___ Task material
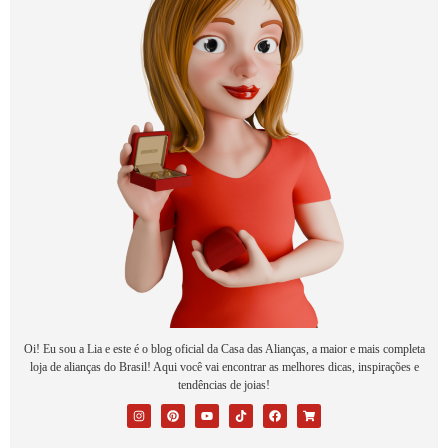
Oi! Eu sou a Lia e este é o blog oficial da Casa das Alianças, a maior e mais completa
loja de alianças do Brasil! Aqui você vai encontrar as melhores dicas, inspirações e
tendências de joias!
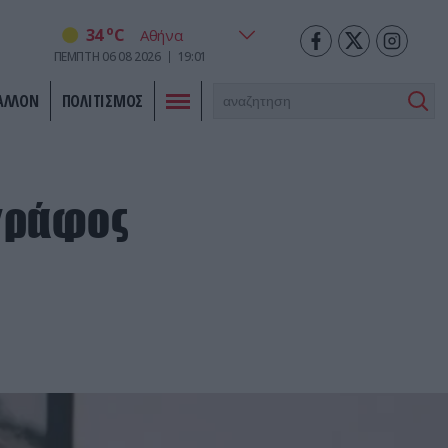
o
34
C
ΠΕΜΠΤΗ
06
08
2026
19:01
ΑΛΛΟΝ
ΠΟΛΙΤΙΣΜΟΣ
γράφος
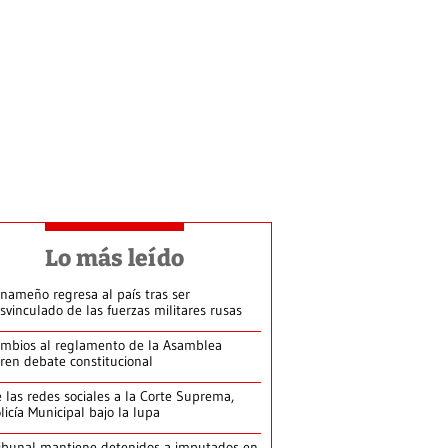
Lo más leído
nameño regresa al país tras ser
svinculado de las fuerzas militares rusas
mbios al reglamento de la Asamblea
ren debate constitucional
 las redes sociales a la Corte Suprema,
licía Municipal bajo la lupa
ibunal mantiene detenidos a imputados en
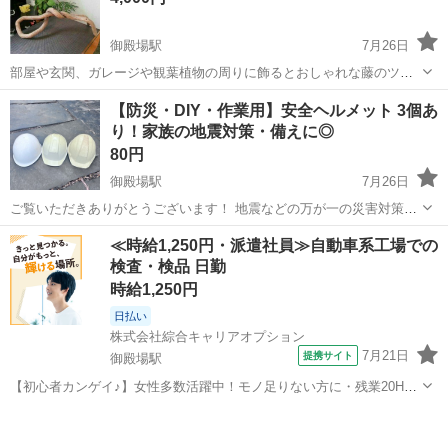
御殿場駅
7月26日
部屋や玄関、ガレージや観葉植物の周りに飾るとおしゃれな藤のツル
のインテリアです。 ドアノブとしてもオシャレですよ。 不思議な形の
静岡
御殿場市
御殿場駅
その他
玄関
【防災・DIY・作業用】安全ヘルメット 3個あ
木やツルが好きで集めて切ったりしてインテリアにしています。 お店
り！家族の地震対策・備えに◎
や家の玄関の取手にしてもいいと...
80円
御殿場駅
7月26日
ご覧いただきありがとうございます！ 地震などの万が一の災害対策
や、DIY・作業用としていかがでしょうか？ ご家族分や予備としてま
静岡
御殿場市
御殿場駅
その他
ヘルメット
≪時給1,250円・派遣社員≫自動車系工場での
とめて揃えたい方にぴったりのヘルメット3個あります。 熊本での地
検査・検品 日勤
震などをはじめ、いつ起こるかわか...
時給1,250円
日払い
株式会社綜合キャリアオプション
7月21日
提携サイト
御殿場駅
【初心者カンゲイ♪】女性多数活躍中！モノ足りない方に・残業20H未
満♪ 組立・加工・食品製造など 【業務内容詳細】 組立切断 自動車用
静岡
御殿場市
御殿場駅
その他
ワイヤーハーネスの切断、組立作業及び目視検査業務、導通検査、そ
の他付随業務 給与 円...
______
* Exercise description *
Repeat exactly the lines above, starting with the line that contains "のインテリアです。 ドアノブとしてもオシャレですよ。 不思議な形の" and ending with the last line, both included, and nothing else.

* Solution to the exercise *
のインテリアです。 ドアノブとしてもオシャレですよ。 不思議な形の
静岡
御殿場市
御殿場駅
その他
玄関
【防災・DIY・作業用】安全ヘルメット 3個あ
木やツルが好きで集めて切ったりしてインテリアにしています。 お店
り！家族の地震対策・備えに◎
や家の玄関の取手にしてもいいと...
80円
御殿場駅
7月26日
ご覧いただきありがとうございます！ 地震などの万が一の災害対策
や、DIY・作業用としていかがでしょうか？ ご家族分や予備としてま
静岡
御殿場市
御殿場駅
その他
ヘルメット
≪時給1,250円・派遣社員≫自動車系工場での
とめて揃えたい方にぴったりのヘルメット3個あります。 熊本での地
検査・検品 日勤
震などをはじめ、いつ起こるかわか...
時給1,250円
日払い
株式会社綜合キャリアオプション
7月21日
提携サイト
御殿場駅
【初心者カンゲイ♪】女性多数活躍中！モノ足りない方に・残業20H未
満♪ 組立・加工・食品製造など 【業務内容詳細】 組立切断 自動車用
静岡
御殿場市
御殿場駅
その他
ワイヤーハーネスの切断、組立作業及び目視検査業務、導通検査、そ
の他付随業務 給与 円...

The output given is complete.